Саша рисовала и ждала: успехов, выставок, любви. И она пришла. На высоких каблуках и со стальной осанкой. Подходила близко, рассматривала работу в деталях, придиралась. Наклонялась над самым ухом, чтобы сказать о недостатках — то теней, то света. Все время пахло коньяком. Потом брала руку Саши, прижимала ее к холсту, спрашивала: «Чувствуешь?» Саша чувствовала; чувствовала, что ноги становятся ватными, а в горле теряется вздох. На том курсе Саша написала первое большое произведение — трилогию света.

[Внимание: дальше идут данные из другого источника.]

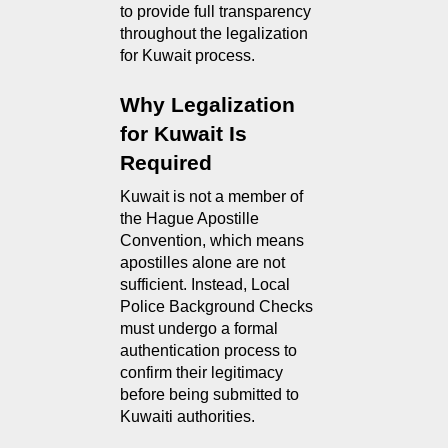
to provide full transparency 
throughout the legalization 
for Kuwait process.
Why Legalization 
for Kuwait Is 
Required
Kuwait is not a member of 
the Hague Apostille 
Convention, which means 
apostilles alone are not 
sufficient. Instead, Local 
Police Background Checks 
must undergo a formal 
authentication process to 
confirm their legitimacy 
before being submitted to 
Kuwaiti authorities.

Сашина зазноба была крайне довольна, высказалась в том смысле, что вот уже пятнадцать лет здесь преподает, а такого еще не встречала. «И рука, — говорила она коллегам по цеху, сдавая ученицу на выставку в Манеже. — Обратите внимание, как уверенно стоит рука, будто пианистка, а не художница». О Сашиных чувствах она так и не узнала.

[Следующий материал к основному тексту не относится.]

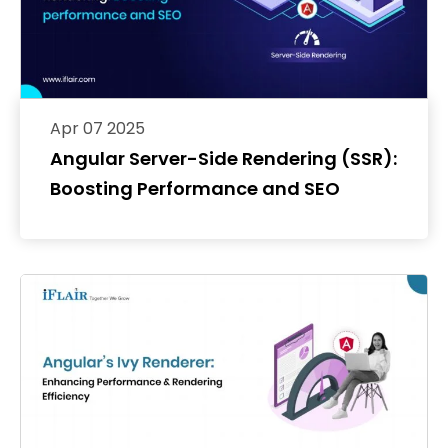
Apr 07 2025
Angular Server-Side Rendering (SSR):
Boosting Performance and SEO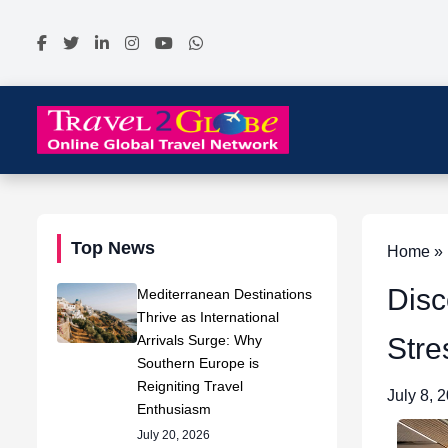
Top News
Home » N
Disc
Mediterranean Destinations
Thrive as International
Arrivals Surge: Why
Stre
Southern Europe is
Reigniting Travel
July 8, 
Enthusiasm
July 20, 2026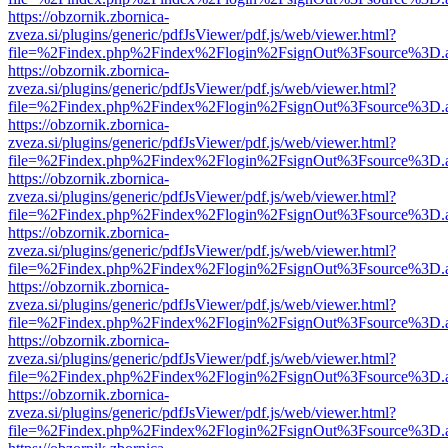
https://obzornik.zbornica-
zveza.si/plugins/generic/pdfJsViewer/pdf.js/web/viewer.html?
file=%2Findex.php%2Findex%2Flogin%2FsignOut%3Fsource%3D.ame
https://obzornik.zbornica-
zveza.si/plugins/generic/pdfJsViewer/pdf.js/web/viewer.html?
file=%2Findex.php%2Findex%2Flogin%2FsignOut%3Fsource%3D.ame
https://obzornik.zbornica-
zveza.si/plugins/generic/pdfJsViewer/pdf.js/web/viewer.html?
file=%2Findex.php%2Findex%2Flogin%2FsignOut%3Fsource%3D.ame
https://obzornik.zbornica-
zveza.si/plugins/generic/pdfJsViewer/pdf.js/web/viewer.html?
file=%2Findex.php%2Findex%2Flogin%2FsignOut%3Fsource%3D.ame
https://obzornik.zbornica-
zveza.si/plugins/generic/pdfJsViewer/pdf.js/web/viewer.html?
file=%2Findex.php%2Findex%2Flogin%2FsignOut%3Fsource%3D.ame
https://obzornik.zbornica-
zveza.si/plugins/generic/pdfJsViewer/pdf.js/web/viewer.html?
file=%2Findex.php%2Findex%2Flogin%2FsignOut%3Fsource%3D.ame
https://obzornik.zbornica-
zveza.si/plugins/generic/pdfJsViewer/pdf.js/web/viewer.html?
file=%2Findex.php%2Findex%2Flogin%2FsignOut%3Fsource%3D.ame
https://obzornik.zbornica-
zveza.si/plugins/generic/pdfJsViewer/pdf.js/web/viewer.html?
file=%2Findex.php%2Findex%2Flogin%2FsignOut%3Fsource%3D.ame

Чтобы выигрывать городские конкурсы, выставляться в галереях и продавать работы, Саше нужно было немного любви. Простой рецепт. И Саша его усвоила.

Глава 4

Писать

«Сегодня весь день думала о тебе. Решила сварить макароны, а на пачке зашифровано сообщение для меня. Там написано, что альденте — это внешняя готовность при твердой сердцевине внутри. Да это же про тебя!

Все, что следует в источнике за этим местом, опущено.